Perhaps you recall a previous post in which I announced the designated days at least in California for odd driving behavior. In that post I referred specifically to the multiple Stupid Driver Days. I thought that was the only true designated day until a recent commute redefined the whole situation for me.
But first some background. One way, my commute each day is about thirty-five miles and about forty minutes. Naturally, I have a round trip commute but you get the picture. On the aforementioned recent commute, the first leg of the round trip took well over an hour because each vehicle behind which I quite literally found myself first off drove no more than thirty miles an hour and second off carried/contained/beheld an astonishing and inexplicable cargo.
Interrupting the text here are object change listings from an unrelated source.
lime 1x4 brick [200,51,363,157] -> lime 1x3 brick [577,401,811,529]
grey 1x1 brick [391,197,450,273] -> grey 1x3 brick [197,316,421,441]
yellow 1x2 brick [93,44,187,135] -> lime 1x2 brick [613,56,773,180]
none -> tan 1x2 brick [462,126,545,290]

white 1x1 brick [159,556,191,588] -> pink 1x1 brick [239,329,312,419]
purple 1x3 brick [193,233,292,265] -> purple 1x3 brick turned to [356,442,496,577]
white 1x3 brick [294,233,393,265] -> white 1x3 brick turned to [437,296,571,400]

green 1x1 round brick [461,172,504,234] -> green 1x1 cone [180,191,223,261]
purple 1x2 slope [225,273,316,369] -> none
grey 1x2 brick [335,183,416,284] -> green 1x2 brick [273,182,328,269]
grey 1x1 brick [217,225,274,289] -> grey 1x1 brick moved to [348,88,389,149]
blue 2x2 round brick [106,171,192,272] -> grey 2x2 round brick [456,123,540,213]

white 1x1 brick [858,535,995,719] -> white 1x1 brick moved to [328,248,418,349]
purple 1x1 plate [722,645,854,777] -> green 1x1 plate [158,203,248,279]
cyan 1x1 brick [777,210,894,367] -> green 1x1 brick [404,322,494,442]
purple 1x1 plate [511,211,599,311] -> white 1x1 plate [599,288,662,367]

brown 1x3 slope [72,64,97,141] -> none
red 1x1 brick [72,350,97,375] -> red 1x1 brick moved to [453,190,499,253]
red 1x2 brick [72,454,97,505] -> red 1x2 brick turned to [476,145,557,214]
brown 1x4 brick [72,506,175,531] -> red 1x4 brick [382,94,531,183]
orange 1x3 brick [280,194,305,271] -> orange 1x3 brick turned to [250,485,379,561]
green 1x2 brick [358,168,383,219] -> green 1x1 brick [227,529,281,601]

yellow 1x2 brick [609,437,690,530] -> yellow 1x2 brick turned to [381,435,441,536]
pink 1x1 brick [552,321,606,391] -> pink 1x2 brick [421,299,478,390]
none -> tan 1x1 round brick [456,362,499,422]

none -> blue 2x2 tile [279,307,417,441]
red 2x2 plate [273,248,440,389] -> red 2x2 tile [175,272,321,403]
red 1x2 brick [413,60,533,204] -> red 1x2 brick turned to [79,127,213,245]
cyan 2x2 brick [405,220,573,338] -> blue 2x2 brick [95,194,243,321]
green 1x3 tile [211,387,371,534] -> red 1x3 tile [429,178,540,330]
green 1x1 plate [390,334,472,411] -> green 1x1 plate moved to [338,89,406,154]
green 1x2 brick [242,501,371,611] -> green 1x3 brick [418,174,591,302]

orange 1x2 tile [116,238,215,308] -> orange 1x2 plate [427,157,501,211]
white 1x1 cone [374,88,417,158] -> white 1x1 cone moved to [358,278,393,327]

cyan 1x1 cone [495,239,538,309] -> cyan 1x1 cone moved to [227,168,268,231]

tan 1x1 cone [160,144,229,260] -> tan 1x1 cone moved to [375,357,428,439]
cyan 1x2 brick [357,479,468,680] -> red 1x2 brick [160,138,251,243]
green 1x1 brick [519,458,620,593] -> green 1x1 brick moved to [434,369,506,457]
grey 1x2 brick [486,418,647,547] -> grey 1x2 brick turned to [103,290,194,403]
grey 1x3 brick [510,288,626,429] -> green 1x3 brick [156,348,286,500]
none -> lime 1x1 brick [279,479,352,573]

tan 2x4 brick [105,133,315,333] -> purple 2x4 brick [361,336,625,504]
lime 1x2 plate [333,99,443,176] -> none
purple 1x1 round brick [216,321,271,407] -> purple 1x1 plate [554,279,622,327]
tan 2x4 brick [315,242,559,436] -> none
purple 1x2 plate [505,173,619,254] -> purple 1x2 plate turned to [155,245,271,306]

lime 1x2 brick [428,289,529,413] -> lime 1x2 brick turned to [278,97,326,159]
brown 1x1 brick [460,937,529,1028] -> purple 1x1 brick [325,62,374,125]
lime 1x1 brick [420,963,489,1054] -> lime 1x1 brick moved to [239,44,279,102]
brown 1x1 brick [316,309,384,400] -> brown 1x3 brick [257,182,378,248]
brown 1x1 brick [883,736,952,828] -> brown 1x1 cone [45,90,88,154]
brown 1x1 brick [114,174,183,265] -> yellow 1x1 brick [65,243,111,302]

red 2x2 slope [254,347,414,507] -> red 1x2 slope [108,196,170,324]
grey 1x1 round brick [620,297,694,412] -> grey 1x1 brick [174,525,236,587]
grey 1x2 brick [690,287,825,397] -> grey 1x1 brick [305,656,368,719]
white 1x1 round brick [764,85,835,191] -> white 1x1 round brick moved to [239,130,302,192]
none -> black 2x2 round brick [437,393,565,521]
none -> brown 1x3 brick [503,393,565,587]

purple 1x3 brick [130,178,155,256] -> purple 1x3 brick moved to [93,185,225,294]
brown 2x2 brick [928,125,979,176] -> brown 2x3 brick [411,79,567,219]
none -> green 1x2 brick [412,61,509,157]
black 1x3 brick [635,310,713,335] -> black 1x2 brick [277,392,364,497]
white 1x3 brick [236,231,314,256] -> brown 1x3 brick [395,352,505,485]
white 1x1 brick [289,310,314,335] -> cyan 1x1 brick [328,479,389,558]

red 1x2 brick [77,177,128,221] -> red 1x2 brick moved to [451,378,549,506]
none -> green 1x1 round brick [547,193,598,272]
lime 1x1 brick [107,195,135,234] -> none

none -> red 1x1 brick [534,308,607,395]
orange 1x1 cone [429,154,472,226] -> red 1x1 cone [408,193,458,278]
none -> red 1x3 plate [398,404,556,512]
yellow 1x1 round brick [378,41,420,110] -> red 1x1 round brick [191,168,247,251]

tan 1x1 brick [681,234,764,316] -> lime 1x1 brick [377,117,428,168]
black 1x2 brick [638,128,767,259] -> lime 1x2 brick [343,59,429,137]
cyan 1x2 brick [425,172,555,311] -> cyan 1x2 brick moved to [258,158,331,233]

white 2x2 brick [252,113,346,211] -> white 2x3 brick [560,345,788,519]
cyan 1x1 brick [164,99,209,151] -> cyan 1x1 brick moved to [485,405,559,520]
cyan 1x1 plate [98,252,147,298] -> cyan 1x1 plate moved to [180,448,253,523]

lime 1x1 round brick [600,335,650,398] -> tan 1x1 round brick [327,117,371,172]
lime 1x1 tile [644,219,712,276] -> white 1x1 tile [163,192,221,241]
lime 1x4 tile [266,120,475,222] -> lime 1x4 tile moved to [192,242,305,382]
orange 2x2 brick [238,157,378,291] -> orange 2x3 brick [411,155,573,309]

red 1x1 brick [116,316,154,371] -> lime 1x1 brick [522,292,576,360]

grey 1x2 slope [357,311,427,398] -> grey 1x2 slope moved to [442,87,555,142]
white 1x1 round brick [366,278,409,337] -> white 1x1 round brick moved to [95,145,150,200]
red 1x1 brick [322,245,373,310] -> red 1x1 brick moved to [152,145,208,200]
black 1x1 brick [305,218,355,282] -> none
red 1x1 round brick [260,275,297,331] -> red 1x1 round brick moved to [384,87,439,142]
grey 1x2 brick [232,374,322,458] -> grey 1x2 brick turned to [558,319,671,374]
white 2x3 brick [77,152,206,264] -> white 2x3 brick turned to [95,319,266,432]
I, for example, found myself in back of an old pick up truck loaded with rusty hand lawn mowers. Secured with what appeared to be twine, the load threatened to mow down anyone in its wake. I passed that precarious pile of scrap metal to find myself in back of a cargo van whose back doors had opened and were swinging open and shut. The cargo hold appeared to be empty but the swinging doors didn't promise pleasant outcomes. Down the road a flat bed truck escorted by a pick up truck transported a mobile home. The walls, floor, and ceiling of the home had ruptured and pink insulation dragged on the asphalt, blew in the wind, and cotton candied the freeway lanes.
This cavalcade of crazy cargo continued all thirty plus miles of my commute: Tree trimming trucks leaked leaves. An old Buick dragged its muffler behind as sparks threatened to send Southern California into yet another flamed, smoke filled fire storm. Rocking chairs swayed on flat beds. Tangled bicycle tires hung from the sides of wooden truck racks. An Andy Gump portable, industrial toilet transporting truck on its way to the Fairplex stopped suddenly and the plastic toilets slammed into the truck's cab.
Not even the normal and predictable city streets saved me. A cement mixing truck stalled at the intersection and I sat mesmerized by liquid concrete oozing from the spout. I wondered if I would be cemented onto Garey late forever to work.
Unbelievably and thankfully I did not wind up behind an ambulance nor did I find myself in a funeral procession.
That commute did end and I did park and I did walk uncertain steps into my office. My work day began and ended without unusual incident although normal incidents where I work are generally unusual incidents for others.
Even though I feared the drive home, the only unusual vehicle on the road appeared to be my own.
That's life in the fast lane, I suppose.